:: Aim of the exercise ::
A faithful copy is required. Print each line of the data exactly and omit the pictures.

Segment Open

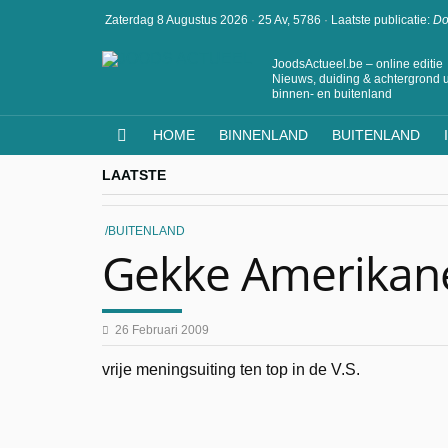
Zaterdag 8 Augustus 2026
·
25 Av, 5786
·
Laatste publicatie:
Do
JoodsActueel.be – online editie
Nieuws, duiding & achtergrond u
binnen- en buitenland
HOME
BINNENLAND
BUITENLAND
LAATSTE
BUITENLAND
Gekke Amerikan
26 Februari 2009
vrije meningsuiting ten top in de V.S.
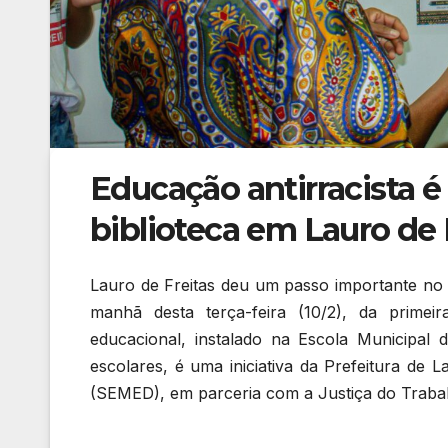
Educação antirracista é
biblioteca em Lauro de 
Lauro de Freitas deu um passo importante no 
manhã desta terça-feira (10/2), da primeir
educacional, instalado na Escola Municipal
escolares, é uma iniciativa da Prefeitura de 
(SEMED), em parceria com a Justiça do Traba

Segment Closed

:: Answer to this task ::
Zaterdag 8 Augustus 2026
·
25 Av, 5786
·
Laatste publicatie:
Do
JoodsActueel.be – online editie
Nieuws, duiding & achtergrond u
binnen- en buitenland
HOME
BINNENLAND
BUITENLAND
LAATSTE
BUITENLAND
Gekke Amerikan
26 Februari 2009
vrije meningsuiting ten top in de V.S.
Educação antirracista é
biblioteca em Lauro de 
Lauro de Freitas deu um passo importante no 
manhã desta terça-feira (10/2), da primeir
educacional, instalado na Escola Municipal
escolares, é uma iniciativa da Prefeitura de 
(SEMED), em parceria com a Justiça do Traba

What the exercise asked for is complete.